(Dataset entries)

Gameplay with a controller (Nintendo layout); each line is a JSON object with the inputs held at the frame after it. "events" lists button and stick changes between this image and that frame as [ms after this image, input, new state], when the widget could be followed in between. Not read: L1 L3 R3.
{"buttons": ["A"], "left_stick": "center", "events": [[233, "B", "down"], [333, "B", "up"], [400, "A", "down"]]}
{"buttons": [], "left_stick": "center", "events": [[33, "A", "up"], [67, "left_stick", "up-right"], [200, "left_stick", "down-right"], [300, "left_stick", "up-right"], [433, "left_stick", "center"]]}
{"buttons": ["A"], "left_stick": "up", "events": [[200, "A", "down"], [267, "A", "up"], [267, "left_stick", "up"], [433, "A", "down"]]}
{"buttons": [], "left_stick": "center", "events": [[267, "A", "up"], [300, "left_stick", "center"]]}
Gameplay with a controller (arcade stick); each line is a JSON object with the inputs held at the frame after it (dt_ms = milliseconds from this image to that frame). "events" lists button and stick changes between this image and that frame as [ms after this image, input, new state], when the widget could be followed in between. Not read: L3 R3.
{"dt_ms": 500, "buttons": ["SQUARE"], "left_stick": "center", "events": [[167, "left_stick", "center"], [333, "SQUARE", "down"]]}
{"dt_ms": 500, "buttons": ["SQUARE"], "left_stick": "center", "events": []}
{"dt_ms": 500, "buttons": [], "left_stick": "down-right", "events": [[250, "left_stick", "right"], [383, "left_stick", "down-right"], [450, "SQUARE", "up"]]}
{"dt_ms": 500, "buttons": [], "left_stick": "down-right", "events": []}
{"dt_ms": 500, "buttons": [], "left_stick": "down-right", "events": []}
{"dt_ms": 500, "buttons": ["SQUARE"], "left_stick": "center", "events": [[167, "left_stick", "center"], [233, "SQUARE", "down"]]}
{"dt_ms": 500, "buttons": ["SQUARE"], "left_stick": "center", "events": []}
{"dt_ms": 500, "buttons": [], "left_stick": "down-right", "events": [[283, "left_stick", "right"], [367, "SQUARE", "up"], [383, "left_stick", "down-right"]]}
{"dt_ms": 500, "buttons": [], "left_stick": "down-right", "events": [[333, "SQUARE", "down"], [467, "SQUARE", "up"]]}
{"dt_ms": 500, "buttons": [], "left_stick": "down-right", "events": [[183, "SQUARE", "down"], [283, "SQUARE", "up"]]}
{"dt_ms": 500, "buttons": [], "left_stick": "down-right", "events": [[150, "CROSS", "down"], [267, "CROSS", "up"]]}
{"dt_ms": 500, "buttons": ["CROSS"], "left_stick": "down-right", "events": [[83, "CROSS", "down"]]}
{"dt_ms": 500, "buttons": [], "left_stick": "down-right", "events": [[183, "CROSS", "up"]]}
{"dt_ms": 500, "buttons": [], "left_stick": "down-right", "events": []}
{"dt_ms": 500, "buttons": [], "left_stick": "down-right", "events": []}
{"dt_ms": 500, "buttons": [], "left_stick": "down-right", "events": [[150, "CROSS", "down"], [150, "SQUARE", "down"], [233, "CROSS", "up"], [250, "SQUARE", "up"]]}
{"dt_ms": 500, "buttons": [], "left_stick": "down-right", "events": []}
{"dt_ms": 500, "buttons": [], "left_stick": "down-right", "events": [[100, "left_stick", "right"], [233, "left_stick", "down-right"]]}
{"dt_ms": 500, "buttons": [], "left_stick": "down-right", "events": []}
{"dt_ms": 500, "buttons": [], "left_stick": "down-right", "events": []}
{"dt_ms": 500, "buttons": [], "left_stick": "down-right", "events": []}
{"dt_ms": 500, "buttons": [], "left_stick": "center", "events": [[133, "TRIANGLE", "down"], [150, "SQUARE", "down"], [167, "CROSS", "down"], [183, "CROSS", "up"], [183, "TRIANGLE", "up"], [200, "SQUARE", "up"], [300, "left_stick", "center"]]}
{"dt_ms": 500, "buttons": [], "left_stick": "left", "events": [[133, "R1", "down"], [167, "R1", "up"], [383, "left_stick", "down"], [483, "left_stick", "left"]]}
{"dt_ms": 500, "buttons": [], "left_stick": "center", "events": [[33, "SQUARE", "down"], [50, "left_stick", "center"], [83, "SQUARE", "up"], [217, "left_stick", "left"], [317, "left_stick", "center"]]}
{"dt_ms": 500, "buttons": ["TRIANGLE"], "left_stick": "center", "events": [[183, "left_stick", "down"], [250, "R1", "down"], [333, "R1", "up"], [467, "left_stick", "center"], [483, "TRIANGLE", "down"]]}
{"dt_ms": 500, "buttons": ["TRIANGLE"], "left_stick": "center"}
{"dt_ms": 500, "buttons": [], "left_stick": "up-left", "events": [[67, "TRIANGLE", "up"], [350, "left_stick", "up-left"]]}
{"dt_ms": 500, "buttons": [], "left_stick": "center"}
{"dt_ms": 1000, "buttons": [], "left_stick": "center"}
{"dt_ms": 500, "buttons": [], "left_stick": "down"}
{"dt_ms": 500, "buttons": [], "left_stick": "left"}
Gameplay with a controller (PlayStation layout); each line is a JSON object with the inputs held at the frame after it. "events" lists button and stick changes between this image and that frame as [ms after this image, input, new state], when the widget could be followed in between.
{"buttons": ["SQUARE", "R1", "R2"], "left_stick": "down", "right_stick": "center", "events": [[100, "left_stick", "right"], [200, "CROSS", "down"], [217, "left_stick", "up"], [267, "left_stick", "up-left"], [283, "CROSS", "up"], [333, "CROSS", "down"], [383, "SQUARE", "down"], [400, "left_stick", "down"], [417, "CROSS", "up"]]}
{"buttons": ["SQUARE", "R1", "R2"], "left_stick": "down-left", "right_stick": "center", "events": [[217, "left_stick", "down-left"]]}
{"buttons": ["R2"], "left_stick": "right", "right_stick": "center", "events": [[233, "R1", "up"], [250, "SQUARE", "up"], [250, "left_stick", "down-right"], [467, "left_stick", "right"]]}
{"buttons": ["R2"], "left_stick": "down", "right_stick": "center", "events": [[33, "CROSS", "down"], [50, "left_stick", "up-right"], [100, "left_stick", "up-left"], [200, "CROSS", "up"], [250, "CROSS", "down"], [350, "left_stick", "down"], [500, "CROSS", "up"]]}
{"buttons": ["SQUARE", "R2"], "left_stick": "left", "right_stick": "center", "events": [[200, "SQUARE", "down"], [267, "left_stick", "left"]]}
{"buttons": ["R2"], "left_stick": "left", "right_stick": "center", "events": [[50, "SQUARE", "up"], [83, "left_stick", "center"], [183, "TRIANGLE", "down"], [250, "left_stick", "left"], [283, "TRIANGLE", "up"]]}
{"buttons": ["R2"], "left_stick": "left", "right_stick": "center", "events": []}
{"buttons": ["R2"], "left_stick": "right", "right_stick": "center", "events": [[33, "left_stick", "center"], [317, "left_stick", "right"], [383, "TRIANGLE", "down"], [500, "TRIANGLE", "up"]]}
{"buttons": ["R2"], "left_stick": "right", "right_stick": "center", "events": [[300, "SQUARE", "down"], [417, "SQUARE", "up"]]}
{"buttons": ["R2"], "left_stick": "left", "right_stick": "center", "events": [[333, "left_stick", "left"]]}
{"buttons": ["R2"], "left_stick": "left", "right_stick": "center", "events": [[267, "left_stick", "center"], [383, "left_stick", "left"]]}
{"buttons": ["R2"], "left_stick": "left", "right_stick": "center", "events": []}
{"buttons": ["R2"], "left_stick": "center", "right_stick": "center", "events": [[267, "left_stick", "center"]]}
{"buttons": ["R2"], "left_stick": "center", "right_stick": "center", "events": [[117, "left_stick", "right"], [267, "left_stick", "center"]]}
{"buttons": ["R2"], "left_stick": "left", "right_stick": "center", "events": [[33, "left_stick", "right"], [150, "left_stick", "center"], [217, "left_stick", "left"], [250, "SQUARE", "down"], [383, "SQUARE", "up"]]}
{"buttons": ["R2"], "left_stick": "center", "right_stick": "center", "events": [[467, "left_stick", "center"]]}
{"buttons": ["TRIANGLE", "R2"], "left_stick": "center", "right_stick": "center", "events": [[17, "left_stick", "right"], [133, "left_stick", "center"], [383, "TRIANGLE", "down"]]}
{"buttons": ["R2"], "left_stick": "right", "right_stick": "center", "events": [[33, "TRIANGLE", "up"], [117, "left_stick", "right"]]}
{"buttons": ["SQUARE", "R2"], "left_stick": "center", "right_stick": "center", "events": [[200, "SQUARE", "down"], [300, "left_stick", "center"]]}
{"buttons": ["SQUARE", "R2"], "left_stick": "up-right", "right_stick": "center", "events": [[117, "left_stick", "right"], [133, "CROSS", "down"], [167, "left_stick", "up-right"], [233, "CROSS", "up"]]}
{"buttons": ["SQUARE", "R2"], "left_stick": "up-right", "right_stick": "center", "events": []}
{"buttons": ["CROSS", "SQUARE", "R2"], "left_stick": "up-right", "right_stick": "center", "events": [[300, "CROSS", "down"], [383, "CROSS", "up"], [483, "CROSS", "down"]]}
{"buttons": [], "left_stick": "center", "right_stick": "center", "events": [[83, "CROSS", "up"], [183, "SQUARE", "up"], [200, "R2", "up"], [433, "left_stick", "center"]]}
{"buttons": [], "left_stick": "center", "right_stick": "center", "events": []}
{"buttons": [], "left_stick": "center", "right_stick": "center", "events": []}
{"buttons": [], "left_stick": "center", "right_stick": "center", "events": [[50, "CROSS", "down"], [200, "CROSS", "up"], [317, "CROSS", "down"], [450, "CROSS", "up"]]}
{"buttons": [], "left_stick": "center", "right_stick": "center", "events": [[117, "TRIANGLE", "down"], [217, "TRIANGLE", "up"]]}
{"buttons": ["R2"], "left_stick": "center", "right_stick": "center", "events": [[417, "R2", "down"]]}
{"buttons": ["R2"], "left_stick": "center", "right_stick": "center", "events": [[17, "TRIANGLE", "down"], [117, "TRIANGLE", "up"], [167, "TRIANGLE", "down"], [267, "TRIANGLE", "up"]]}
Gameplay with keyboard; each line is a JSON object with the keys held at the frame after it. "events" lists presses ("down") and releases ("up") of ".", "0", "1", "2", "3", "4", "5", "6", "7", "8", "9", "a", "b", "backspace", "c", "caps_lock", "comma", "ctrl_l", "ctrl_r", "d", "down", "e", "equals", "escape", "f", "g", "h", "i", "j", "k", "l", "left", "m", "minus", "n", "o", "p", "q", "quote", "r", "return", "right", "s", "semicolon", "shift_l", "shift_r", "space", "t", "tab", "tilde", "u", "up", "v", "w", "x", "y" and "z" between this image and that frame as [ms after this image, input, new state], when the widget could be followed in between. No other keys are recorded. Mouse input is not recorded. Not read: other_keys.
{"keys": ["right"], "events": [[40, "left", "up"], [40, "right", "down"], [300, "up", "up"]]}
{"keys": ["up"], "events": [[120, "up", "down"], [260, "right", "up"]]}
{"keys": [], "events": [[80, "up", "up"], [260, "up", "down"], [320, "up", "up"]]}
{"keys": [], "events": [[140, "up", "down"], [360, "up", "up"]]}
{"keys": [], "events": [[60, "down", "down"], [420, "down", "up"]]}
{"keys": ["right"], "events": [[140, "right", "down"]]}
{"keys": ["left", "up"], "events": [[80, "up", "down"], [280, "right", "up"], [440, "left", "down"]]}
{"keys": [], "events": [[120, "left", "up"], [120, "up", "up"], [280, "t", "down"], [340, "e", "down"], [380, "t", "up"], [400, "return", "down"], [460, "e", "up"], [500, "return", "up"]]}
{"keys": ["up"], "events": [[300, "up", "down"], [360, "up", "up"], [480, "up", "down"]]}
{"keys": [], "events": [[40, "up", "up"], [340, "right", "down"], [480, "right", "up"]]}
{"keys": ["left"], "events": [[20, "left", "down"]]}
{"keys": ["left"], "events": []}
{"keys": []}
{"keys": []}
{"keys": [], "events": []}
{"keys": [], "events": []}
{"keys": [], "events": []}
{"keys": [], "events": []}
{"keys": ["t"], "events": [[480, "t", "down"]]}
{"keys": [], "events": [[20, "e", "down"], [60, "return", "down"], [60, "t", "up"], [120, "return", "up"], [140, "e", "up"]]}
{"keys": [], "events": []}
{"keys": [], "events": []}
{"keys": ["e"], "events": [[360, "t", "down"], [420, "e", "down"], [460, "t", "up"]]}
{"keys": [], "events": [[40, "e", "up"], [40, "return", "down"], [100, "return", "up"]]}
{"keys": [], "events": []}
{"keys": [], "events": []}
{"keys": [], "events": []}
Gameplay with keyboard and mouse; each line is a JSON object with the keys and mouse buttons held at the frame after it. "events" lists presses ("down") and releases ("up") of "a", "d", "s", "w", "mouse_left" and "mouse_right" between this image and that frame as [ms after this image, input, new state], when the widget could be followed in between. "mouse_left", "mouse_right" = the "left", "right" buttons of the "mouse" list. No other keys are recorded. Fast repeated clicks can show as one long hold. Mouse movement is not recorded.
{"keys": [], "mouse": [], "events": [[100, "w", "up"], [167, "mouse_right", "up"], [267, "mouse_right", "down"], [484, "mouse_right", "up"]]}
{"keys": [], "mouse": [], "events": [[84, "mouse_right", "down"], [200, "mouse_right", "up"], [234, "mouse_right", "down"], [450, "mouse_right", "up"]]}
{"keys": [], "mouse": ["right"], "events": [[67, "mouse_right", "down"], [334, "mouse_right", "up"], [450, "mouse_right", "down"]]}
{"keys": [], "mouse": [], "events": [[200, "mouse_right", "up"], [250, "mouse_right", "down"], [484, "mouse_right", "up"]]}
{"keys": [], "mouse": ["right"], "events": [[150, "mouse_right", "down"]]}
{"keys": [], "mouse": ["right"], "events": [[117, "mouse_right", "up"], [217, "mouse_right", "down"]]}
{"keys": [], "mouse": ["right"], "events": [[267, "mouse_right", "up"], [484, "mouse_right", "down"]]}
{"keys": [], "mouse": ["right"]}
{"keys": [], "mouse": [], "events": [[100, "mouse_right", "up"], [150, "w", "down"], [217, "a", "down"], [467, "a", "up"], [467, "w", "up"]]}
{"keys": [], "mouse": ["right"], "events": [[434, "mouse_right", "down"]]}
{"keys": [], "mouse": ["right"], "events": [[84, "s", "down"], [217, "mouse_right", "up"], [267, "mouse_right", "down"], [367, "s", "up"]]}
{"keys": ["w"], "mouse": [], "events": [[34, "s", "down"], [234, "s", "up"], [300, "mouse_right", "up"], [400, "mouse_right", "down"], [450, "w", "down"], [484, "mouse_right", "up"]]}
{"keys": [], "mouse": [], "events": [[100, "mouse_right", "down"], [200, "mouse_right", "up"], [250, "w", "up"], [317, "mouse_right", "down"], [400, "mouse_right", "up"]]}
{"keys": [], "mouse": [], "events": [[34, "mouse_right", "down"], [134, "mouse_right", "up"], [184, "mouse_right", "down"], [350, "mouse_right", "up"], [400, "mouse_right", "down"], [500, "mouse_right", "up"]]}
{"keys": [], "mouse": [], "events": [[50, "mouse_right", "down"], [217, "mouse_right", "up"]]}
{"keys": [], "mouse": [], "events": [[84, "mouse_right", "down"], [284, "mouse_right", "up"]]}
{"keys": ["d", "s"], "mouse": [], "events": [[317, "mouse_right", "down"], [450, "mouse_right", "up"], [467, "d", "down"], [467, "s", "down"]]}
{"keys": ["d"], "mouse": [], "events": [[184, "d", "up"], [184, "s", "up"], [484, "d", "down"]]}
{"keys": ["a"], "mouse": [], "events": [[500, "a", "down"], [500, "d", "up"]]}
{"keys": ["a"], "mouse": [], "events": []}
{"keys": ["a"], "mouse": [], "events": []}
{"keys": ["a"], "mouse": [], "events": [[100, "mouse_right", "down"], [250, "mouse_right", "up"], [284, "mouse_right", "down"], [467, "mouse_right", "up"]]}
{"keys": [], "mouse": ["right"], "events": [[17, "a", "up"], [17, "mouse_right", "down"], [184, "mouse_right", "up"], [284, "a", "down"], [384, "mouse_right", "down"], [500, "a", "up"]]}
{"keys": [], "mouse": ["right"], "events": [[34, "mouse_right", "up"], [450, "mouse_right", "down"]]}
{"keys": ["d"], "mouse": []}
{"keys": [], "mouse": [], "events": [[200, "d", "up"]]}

## Work instruction
Pull out the lines above in which the word "controller" appears.

## Exercise response
Gameplay with a controller (Nintendo layout); each line is a JSON object with the inputs held at the frame after it. "events" lists button and stick changes between this image and that frame as [ms after this image, input, new state], when the widget could be followed in between. Not read: L1 L3 R3.
Gameplay with a controller (arcade stick); each line is a JSON object with the inputs held at the frame after it (dt_ms = milliseconds from this image to that frame). "events" lists button and stick changes between this image and that frame as [ms after this image, input, new state], when the widget could be followed in between. Not read: L3 R3.
Gameplay with a controller (PlayStation layout); each line is a JSON object with the inputs held at the frame after it. "events" lists button and stick changes between this image and that frame as [ms after this image, input, new state], when the widget could be followed in between.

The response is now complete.